A Jackpot of Clues, Part 1

Russian Dancer inscriptionA picture may be worth “a thousand words,” but the actual words on the back of this photo have yielded a trove of clues about Ursula Cheshire. First off, we have confirmation that this young girl’s name is Ursula, as the Yeoman’s in the Fork bookseller mentioned before I bought the album. We also learn that not only was she a dancer, but also a singer and an aspiring Shakespearean actor—all at age 11! The slacker.

Using the clues this photo revealed (this is so exciting!) and poking around on the Internet, I have deduced that Ursula most likely lived in or near Los Angeles at the time this photo was taken, sometime in 1911 or later.

Ursula as Russian Dancer

Ursula at age 11 the day she performed a Russian dance at the Hotel Virginia in Long Beach, CA

This picture shows Ursula in costume for a Russian dance she performed that day at Hotel Virginia in the burgeoning seaside resort community of Long Beach, California, about 25 miles south of LA. You can still see the foundation of this grand hotel at Ocean Blvd. and Chestnut Ave. It had marble columns, a curved staircase, decorative oriental rugs and mahogany European furniture. Hotel Virginia became too expensive to operate during the depression era and closed in 1932. It was demolished in 1933, the year of the Long Beach earthquake (I’m not sure if the two events were related).

You can read about the construction and history of Hotel Virginia (including its inauspicious beginnings) in a fascinating passage about Long Beach’s tourism, recreation and leisure, circa 1885-1967, on page 56 of a historical statement published in 2009 by the city. (That’s where I found this color image of the hotel.) It’s amazing what you can learn from the interwebs in the comfort of your own home!

Hotel Virginia

Hotel Virginia

I have discovered a lot about the other morsels of information offered up in the inscription, but, speaking of morsels, I’m really hungry and need to eat dinner, so I’ll tell you more this weekend!


Who Was Ursula Cheshire?


The Leiper’s Fork yard sale was held near historic downtown Leiper’s Fork, Tennessee

This past Saturday, my husband and I went to the Leiper’s Fork yard sale. Dozens of dealers—including regular folks, collectors and, ostensibly, Mike Wolfe of “American Pickers” and Antique Archeology fame (I didn’t see him, but other people were staffing his booth)—were selling their trash and treasures in Marty and Bruce Hunt’s humongous front yard just on the edge of town.

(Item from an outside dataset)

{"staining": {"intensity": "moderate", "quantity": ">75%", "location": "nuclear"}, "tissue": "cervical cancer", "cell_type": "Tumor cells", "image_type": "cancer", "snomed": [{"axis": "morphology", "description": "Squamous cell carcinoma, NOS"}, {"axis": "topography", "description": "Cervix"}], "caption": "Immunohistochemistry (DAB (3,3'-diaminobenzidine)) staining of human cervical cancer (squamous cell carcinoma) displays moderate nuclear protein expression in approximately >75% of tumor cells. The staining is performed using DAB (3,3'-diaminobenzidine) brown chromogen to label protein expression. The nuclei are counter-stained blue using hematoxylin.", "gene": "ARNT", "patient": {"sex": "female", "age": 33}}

The antique album featuring Ursula Cheshire and her family measures about 8 1/2″ x 11″ x 4″

Among the sellers that sunny October day was Yeoman’s in the Fork, “a rare book & document gallery.” As I was sifting through a pile of old, forgotten photos at their table, the woman standing next to me picked up a worn, maroon, velvet-covered book about four inches thick and decorated with metal scroll and flowers and the word, “Album” on the front cover.

The vendor walked over and explained that he’d recently bought the album at an estate sale. Full of old black and white photos, letters and aged newspaper clippings, it centered around Ursula Cheshire, he said, a dancer who was born in the early 1900s and died too young at age 45. Peeking over the woman’s shoulder as she perused the album, I spied a photo of a pretty teenaged girl in costume, posing dramatically on one knee with her head tipped back. It intrigued me and I hoped the woman would gently set the book back down and move along. I was itching to look at it.

Eventually, after peering at the pages and looking at the price tag one last time, she sighed and gave up possession of the book. My turn.

Ursula in Nero Retouched copy

This is the photo I saw while sneaking a peek over the woman’s shoulder at the yard sale booth

I looked at the first few photos and clippings—enough to feel the album contained a story I wanted to discover. But, ooh, at $150 it was a bit pricey for me. Should I buy it or not? I felt I was on the verge of a mysterious and exciting adventure. “Would you take $100 for it?” I asked the man. A pause. “I could do $125,” he responded.


I brought the album home, but haven’t looked through it yet. I want to discover its contents slowly and piece together the story it weaves. I have a million questions. Who was Ursula Cheshire? Where did she grow up? Did she dance professionally, or just as a school girl? Did she have siblings? Did she ever marry or have children? What caused her death at age 45? Whom had the album belonged to? Will it offer enough clues to reveal a coherent narrative? Will I be able to research information to fill in some blanks? Are any of her relatives still alive, and do they know more intimate details of her life? Once I open the book, where will the pages lead me?

I can’t wait to find out, and I thought it might be fun to share my experiences—discoveries, insights, road blocks, surprises—and bits of the album as I attempt to unlock its mysteries. Hence, the Mystery Dancer blog is born. I hope you’ll join me for the journey.